Good news continues to emanate from Tunisia, a frontier economy that from an economic convergence standpoint (i.e., the tendency of a variety of contrasting per capita income growth rates to ultimately normalize) has benefited as much, if not more so, from the 1995 Euro-Mediterranean partnership than any other member state. Silk Invest noted to investors last week, for instance, that according to the annual report of the World Economic Forum on Global Competitiveness (2009-2010), Tunisia ranked at the top of the African countries and 40th in the world (out of a total of 133 surveyed countries). Moreover, on Wednesday Tunisia and European Union (EU) officials signed a protocol establishing a mechanism for resolving commercial disputes–“aims to offer more guarantees to foreign investors and economic operators in Tunisia, which is likely to strengthen the competitiveness of the Tunisian economy and bolster confidence in its investment environment,” per news reports. Finally, FDI increased by 9.5% in 2009–helping underpin the expected 3.5% growth rate the country is expected to announce for the year. IMF Deputy Managing-Director Murilo Portugal has praised the country for managing to bring down its public and doubtful debts, and increase its currency reserves FDI volume in the face of credit contraction worldwide. Tunisia, Portugal said, is “reaping the fruits” of its ongoing economic liberalization and reform policy that he said has full IMF support.

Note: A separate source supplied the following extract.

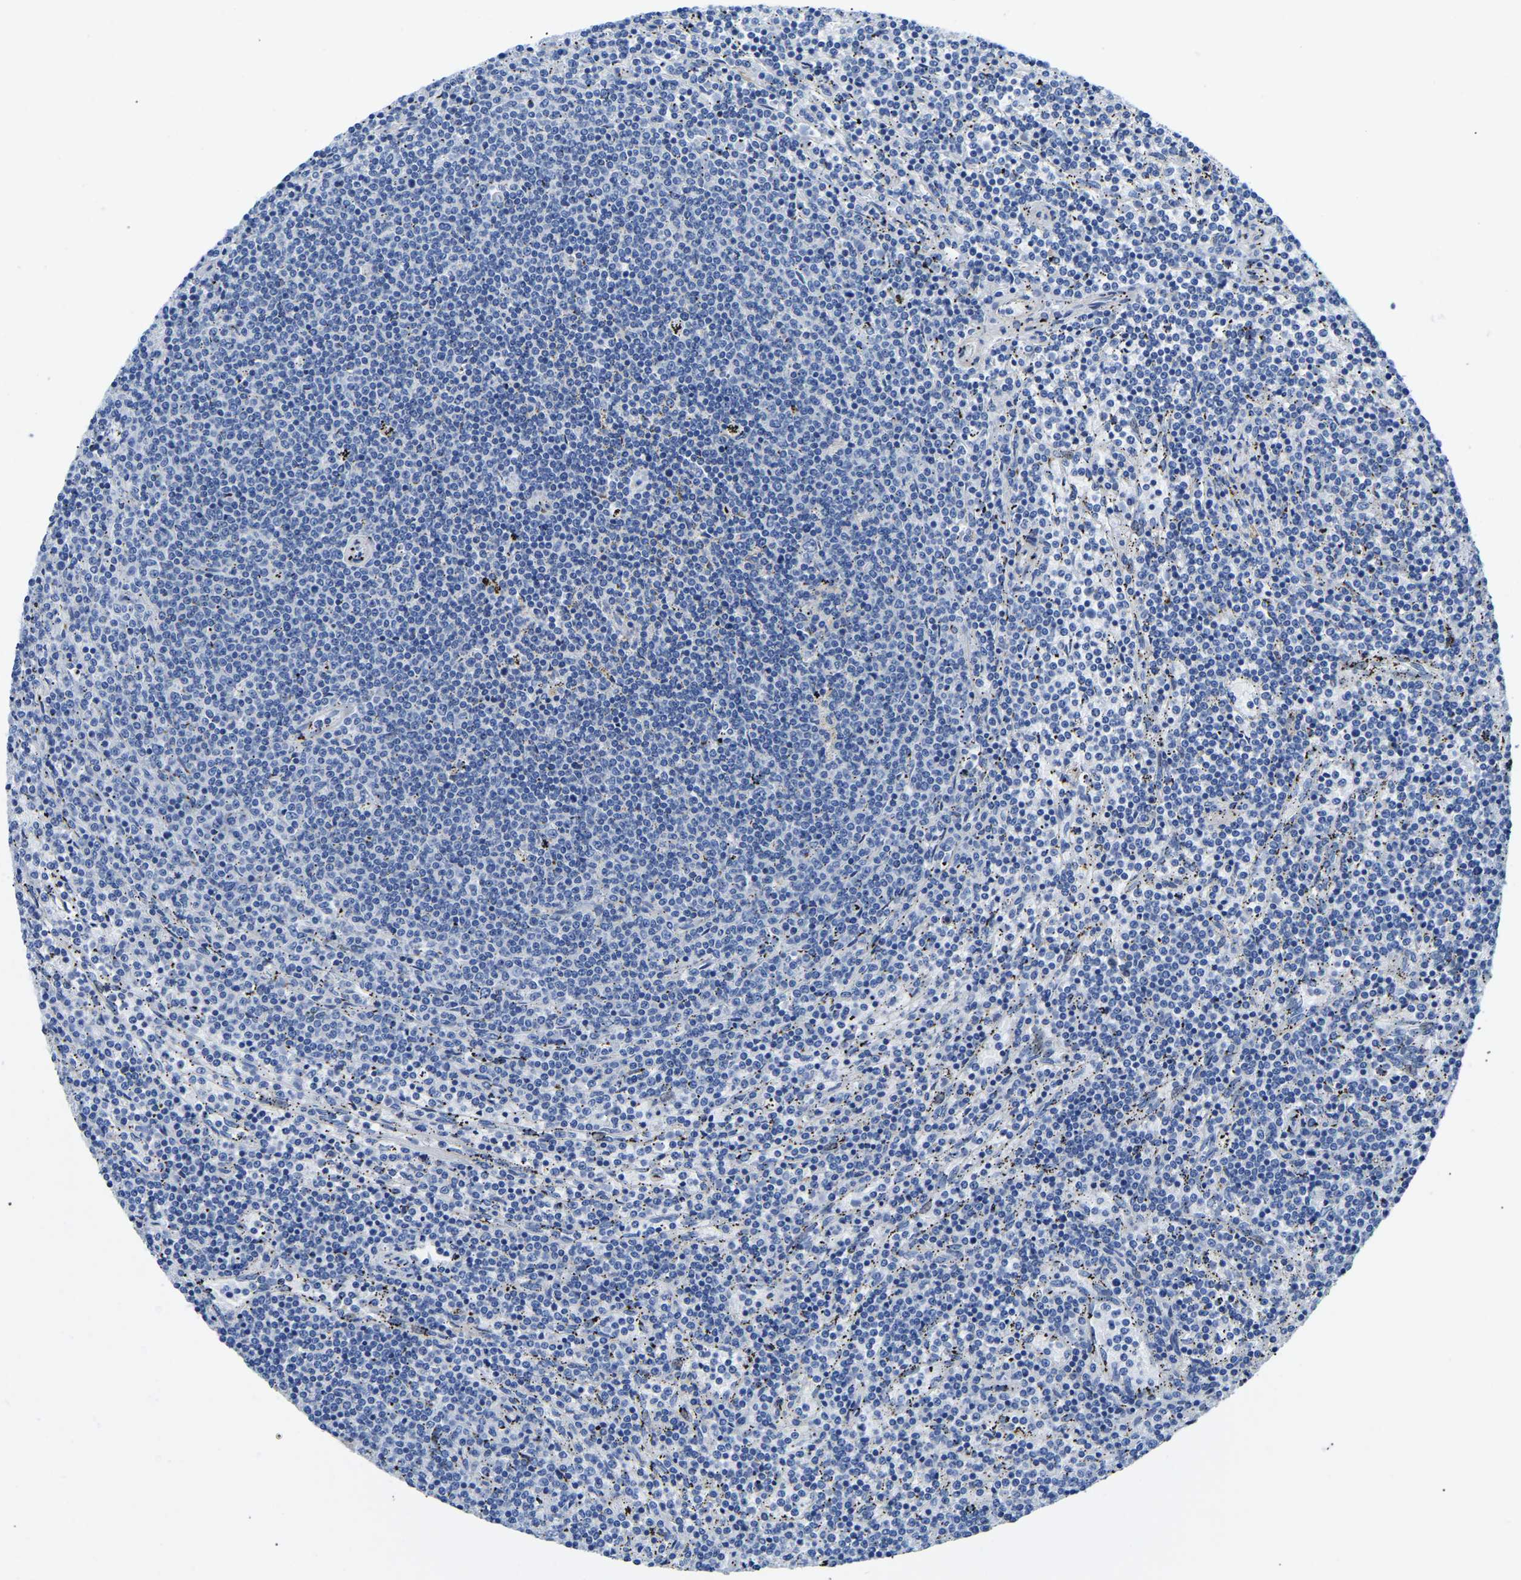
{"staining": {"intensity": "negative", "quantity": "none", "location": "none"}, "tissue": "lymphoma", "cell_type": "Tumor cells", "image_type": "cancer", "snomed": [{"axis": "morphology", "description": "Malignant lymphoma, non-Hodgkin's type, Low grade"}, {"axis": "topography", "description": "Spleen"}], "caption": "Malignant lymphoma, non-Hodgkin's type (low-grade) was stained to show a protein in brown. There is no significant staining in tumor cells.", "gene": "UPK3A", "patient": {"sex": "female", "age": 50}}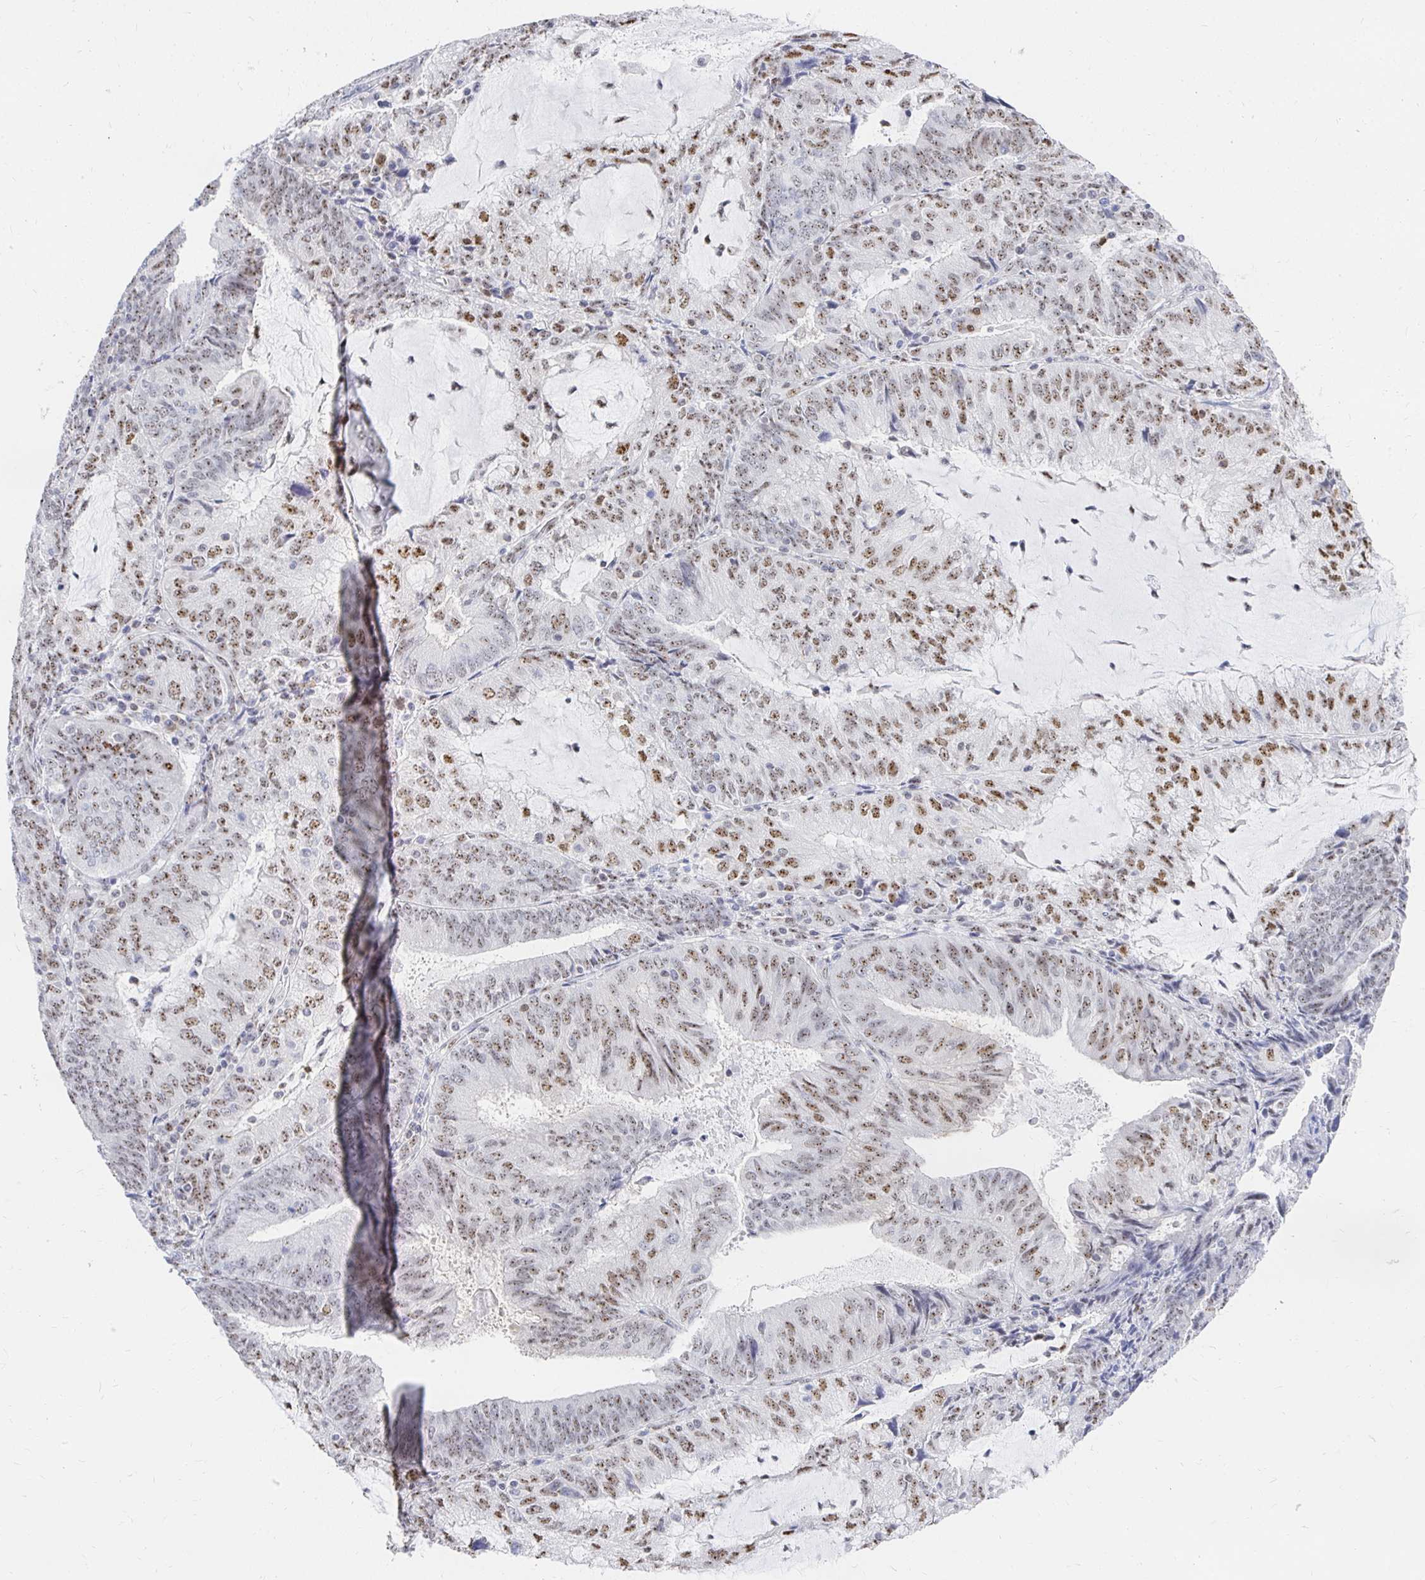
{"staining": {"intensity": "moderate", "quantity": ">75%", "location": "nuclear"}, "tissue": "endometrial cancer", "cell_type": "Tumor cells", "image_type": "cancer", "snomed": [{"axis": "morphology", "description": "Adenocarcinoma, NOS"}, {"axis": "topography", "description": "Endometrium"}], "caption": "Adenocarcinoma (endometrial) was stained to show a protein in brown. There is medium levels of moderate nuclear staining in about >75% of tumor cells.", "gene": "CLIC3", "patient": {"sex": "female", "age": 81}}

One Tunisian company in particular to keep tabs on is Société Tunisienne d’Assurances et de Réassurances (Tunis Re), a publicly-traded insurance and reinsurance firm that markets a range of life and non-life policies for individual and corporate clients. Per A.M. Best, a credit-rating agency:

“Overall earnings are expected to remain consistently stable and positively impacted by likely stable investment returns, while the investment portfolio gradually increases exposure to shareholdings in 2010 and 2011 to take advantage of the anticipated markets recovery, translating into an expected return on equity in the range of 10 per cent over the next three years.”

From a technical standpoint the stock may be in the closing stages of a cup and handle at the moment–it trades at 145TND–though a break below 140-142 would breach a resistance line dating back to June. Volume has really tapered off, however, on a stock whose YTD chart has been quite exuberant.